Correction to the above: $10/$1000 RMV general govt & $5/$1000 RMV education - too many beers tonight to get it right the first time. My apologies.

" ... your AV is now a much smaller fraction of your RMV than it was ...."

Should that be/did you mean: The difference of AV from RMV, 'is now a much smaller fraction of RMV'? Or that is, equivalently, the AV -over- RMV fraction is getting bigger, approaching unity of one point zero?

Maybe my thinking is upside down with the idea that AV is (historically) less than RMV, so, AV -over- RMV a fraction less than 1.

For the past several years the rate of increase in RMV has exceeded the rate of increase in AV (AV increase limited by M47 to 3%) So the "fraction" AV/RMV is a lot smaller than it used to be. I'm sober now, so I'm pretty sure I stated this correctly.

Tenskwatawa - I'm guessing you don't actually listen to Lars Larson if you think he and Wheeler are good buddies. Larson bashes Wheeler on a regular basis.

Jack,

What do you think the possibility is for Portland to have a "San Diego" style default?

How close are we to something like that, and what would be the tipping point? How close are we to Portland's debt simply melting down?

The seeming "facts" spewed on this comment thread by the likes of Greg C and Tentsy are quite amusing. You guys need to get your facts straight.

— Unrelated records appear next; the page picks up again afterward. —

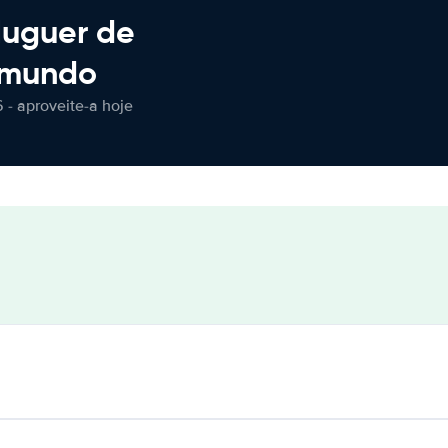
luguer de
 mundo
 - aproveite-a hoje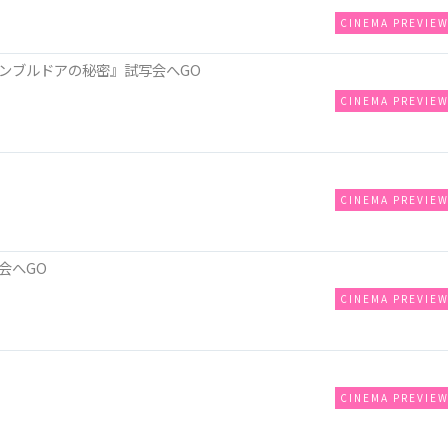
CINEMA PREVIE
ンブルドアの秘密』試写会へGO
CINEMA PREVIE
CINEMA PREVIE
会へGO
CINEMA PREVIE
CINEMA PREVIE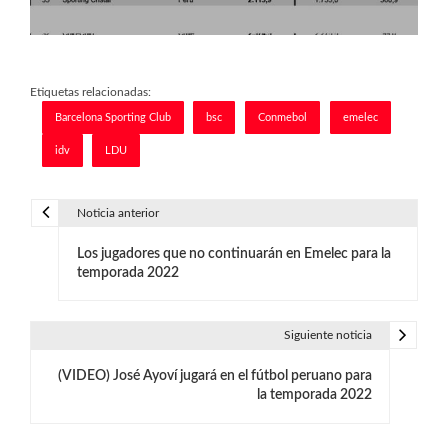
Etiquetas relacionadas:
Barcelona Sporting Club
bsc
Conmebol
emelec
idv
LDU
Noticia anterior
N
Los jugadores que no continuarán en Emelec para la
a
temporada 2022
v
e
Siguiente noticia
g
(VIDEO) José Ayoví jugará en el fútbol peruano para
la temporada 2022
a
c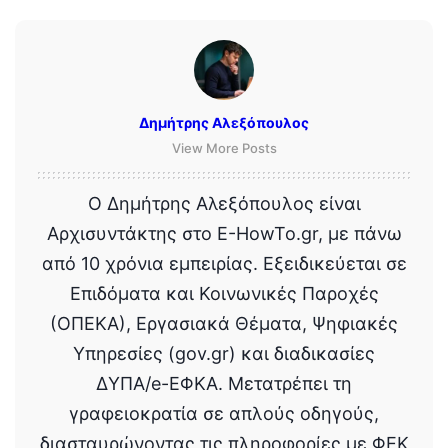
Δημήτρης Αλεξόπουλος
View More Posts
Ο Δημήτρης Αλεξόπουλος είναι
Αρχισυντάκτης στο E-HowTo.gr, με πάνω
από 10 χρόνια εμπειρίας. Εξειδικεύεται σε
Επιδόματα και Κοινωνικές Παροχές
(ΟΠΕΚΑ), Εργασιακά Θέματα, Ψηφιακές
Υπηρεσίες (gov.gr) και διαδικασίες
ΔΥΠΑ/e-ΕΦΚΑ. Μετατρέπει τη
γραφειοκρατία σε απλούς οδηγούς,
διασταυρώνοντας τις πληροφορίες με ΦΕΚ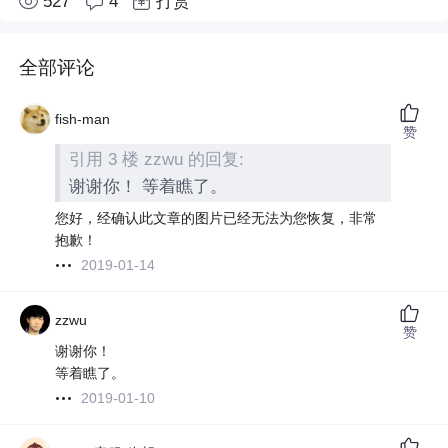
527
4
打赏
全部评论
fish-man
赞
引用 3 楼 zzwu 的回复:
谢谢你！ 等着瞧了。
您好，经确认此文章的图片已经无法为您恢复，非常
抱歉！
2019-01-14
zzwu
赞
谢谢你！
等着瞧了。
2019-01-10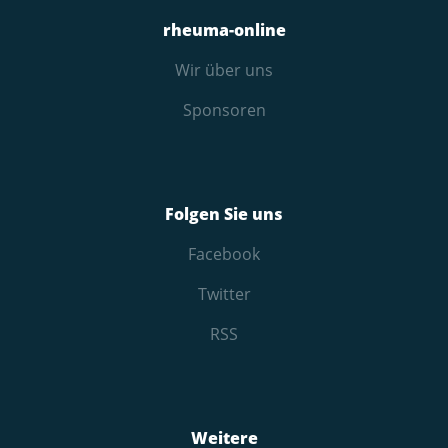
rheuma-online
Wir über uns
Sponsoren
Folgen Sie uns
Facebook
Twitter
RSS
Weitere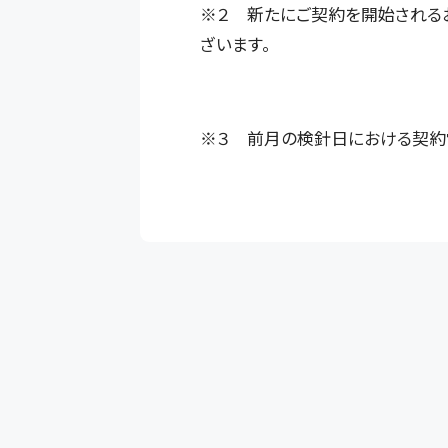
※２ 新たにご契約を開始されるお
ざいます。
※３ 前月の検針日における契約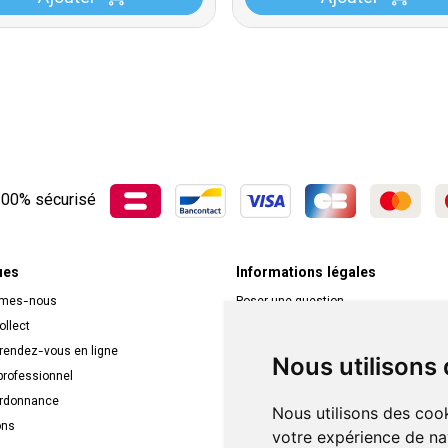
00% sécurisé
ues
Informations légales
mmes-nous
Poser une question
ollect
Déclarer un effet indésirable
 rendez-vous en ligne
Mentions légales
Nous utilisons
rofessionnel
CGV
ordonnance
Données personnelles
Nous utilisons des cook
ons
Cookies
votre expérience de na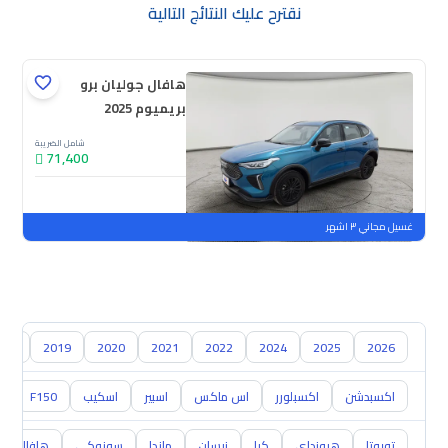
نقترح عليك النتائج التالية
هافال جوليان برو
بريميوم 2025
شامل الضريبة
71,400
جديدة
ملوحة
غسيل مجاني ٣ اشهر
018
2019
2020
2021
2022
2024
2025
2026
اكسبدشن
اكسبلورر
اس ماكس
اسبير
اسكيب
F150
0
تويوتا
هيونداي
كيا
نيسان
مازدا
سوزوكي
هافال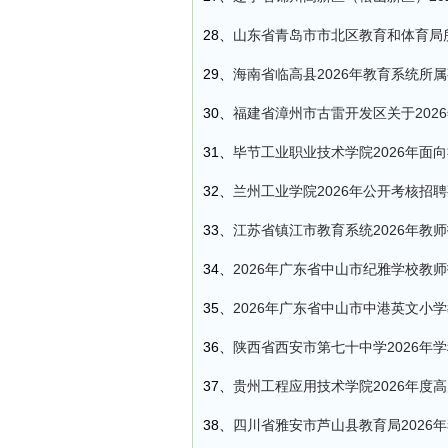
28、
山东省青岛市市北区教育和体育局所
29、
海南省临高县2026年教育系统所
30、
福建省漳州市古雷开发区关于20
31、
毕节工业职业技术学院2026年面
32、
兰州工业学院2026年公开考核招
33、
江苏省镇江市教育系统2026年教
34、
2026年广东省中山市纪雅学校教
35、
2026年广东省中山市中港英文小
36、
陕西省西安市第七十中学2026年
37、
贵州工程应用技术学院2026年度
38、
四川省雅安市芦山县教育局2026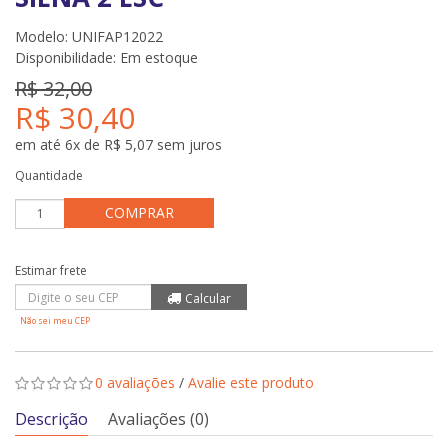
Modelo: UNIFAP12022
Disponibilidade:
Em estoque
R$ 32,00
R$ 30,40
em até 6x de R$ 5,07 sem juros
Quantidade
COMPRAR
Não sei meu CEP
0 avaliações
/
Avalie este produto
Descrição
Avaliações (0)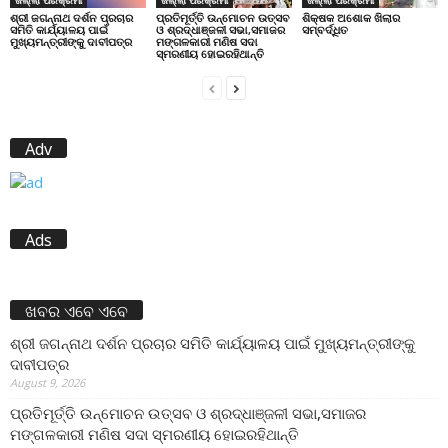
ପ୍ରତିମୂର୍ତ୍ତି ଉନ୍ମୋଚନ ଉତ୍ସବ
ଶିକ୍ଷକ ଅଶୋକ ଖିଲାର
ଶ୍ରୀ ଜଗନ୍ନାଥ ଦର୍ଶନ ପ୍ରଚାର
ଓ ଶ୍ରଦ୍ଧାଞ୍ଜଳୀ ସଭା,ସମାଜର
ସମ୍ବର୍ଦ୍ଧିତ
ସମିତି କାର୍ଯ୍ୟାଳୟ ପାଇଁ
ମଙ୍ଗଳକାରୀ ମଣିଷ ସଦା
ମୁଖ୍ୟମନ୍ତ୍ରୀଙ୍କୁ ଦାବୀପତ୍ର
ସ୍ମରଣୀୟ ହୋଇରହିଥାନ୍ତି
Adv
Ads
ଖବର ଏବେ ଏବେ
ଶ୍ରୀ ଜଗନ୍ନାଥ ଦର୍ଶନ ପ୍ରଚାର ସମିତି କାର୍ଯ୍ୟାଳୟ ପାଇଁ ମୁଖ୍ୟମନ୍ତ୍ରୀଙ୍କୁ
ଦାବୀପତ୍ର
August 9, 2026
ପ୍ରତିମୂର୍ତ୍ତି ଉନ୍ମୋଚନ ଉତ୍ସବ ଓ ଶ୍ରଦ୍ଧାଞ୍ଜଳୀ ସଭା,ସମାଜର
ମଙ୍ଗଳକାରୀ ମଣିଷ ସଦା ସ୍ମରଣୀୟ ହୋଇରହିଥାନ୍ତି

I too have had Multco appraisers "visit" (leaving their business cards stuck in my front door and asking that we call them to discuss value) both of the homes I've owned since living in Portland - both Hollywood District and Irvington.

You CANNOT tell me they are not present, because they simply ARE. However, my response has been to NOT call them and INDEED to pretend they don't exist.

This inability to go on hard, cold facts is just so typical of libs...

Shouldn't we plan some sort of celebration in honor of Opie's departure from Mayberry?